Input data –
-------------------------

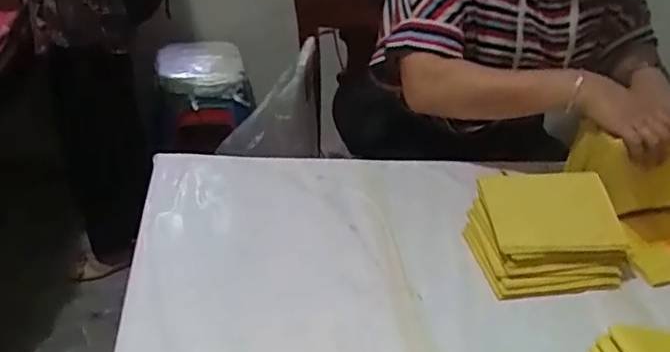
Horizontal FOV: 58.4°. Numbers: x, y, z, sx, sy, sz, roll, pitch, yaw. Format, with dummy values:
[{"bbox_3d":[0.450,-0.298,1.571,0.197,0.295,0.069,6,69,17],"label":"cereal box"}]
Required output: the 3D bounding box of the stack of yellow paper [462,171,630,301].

-------------------------

Requirement – If you see a picture in the listing, skip it while copying everything else exactly.

Exercise result –
Horizontal FOV: 58.4°. Numbers: x, y, z, sx, sy, sz, roll, pitch, yaw. Format, with dummy values:
[{"bbox_3d":[0.450,-0.298,1.571,0.197,0.295,0.069,6,69,17],"label":"cereal box"}]
Required output: the 3D bounding box of the stack of yellow paper [462,171,630,301].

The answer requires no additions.